━━━ Ausgangstext ━━━

Nostalgie

Hand am Drücker: Das steckt hinter einer beeindruckenden Flipper-Sammlung in Lampertheim

Joachim Fuchs pflegt seine Leidenschaft für die blinkenden Spielautomaten. Der Südhesse sammelt die Geräte nicht nur, er restauriert und vermietet sie auch. Nun präsentiert er sie in Lampertheim

Von 
Stephen Wolf
Lesedauer: 
Flippern bis zum Abwinken: Der Sammler Joachim Fuchs plant für den 6. April eine große Veranstaltung in Lampertheim. © Berno Nix

Lampertheim. Beim Flippern kommt es nicht nur auf schnelle Reaktion an, auch Körpereinsatz ist gefragt. Die Spieler stehen oftmals breitbeinig vor dem blinkenden Gerät und gehen zuweilen schwungvoll in die Knie, während sie mit ihren Händen die seitlichen Knöpfe drücken. Ein Bild, das heutzutage selten geworden ist. Flipperautomaten hatten in den 1970er und 1980er Jahren ihren festen Platz in Kneipen und Spielhallen.

━━━

# Aufgabe
Schreibe den Abschnitt zwischen „Lampertheim. Beim Flippern“ und „Kneipen und Spielhallen.“, beide eingeschlossen, aus dem Text über die Flipper-Sammlung wortgetreu ab. Die anschließenden Zeilen sind eigenständiges Material und haben mit dem Text über die Flipper-Sammlung nichts zu tun.

━━━ Datensätze ━━━

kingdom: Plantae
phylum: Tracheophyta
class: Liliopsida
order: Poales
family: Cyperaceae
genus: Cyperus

━━━

# Ergebnis
Lampertheim. Beim Flippern kommt es nicht nur auf schnelle Reaktion an, auch Körpereinsatz ist gefragt. Die Spieler stehen oftmals breitbeinig vor dem blinkenden Gerät und gehen zuweilen schwungvoll in die Knie, während sie mit ihren Händen die seitlichen Knöpfe drücken. Ein Bild, das heutzutage selten geworden ist. Flipperautomaten hatten in den 1970er und 1980er Jahren ihren festen Platz in Kneipen und Spielhallen.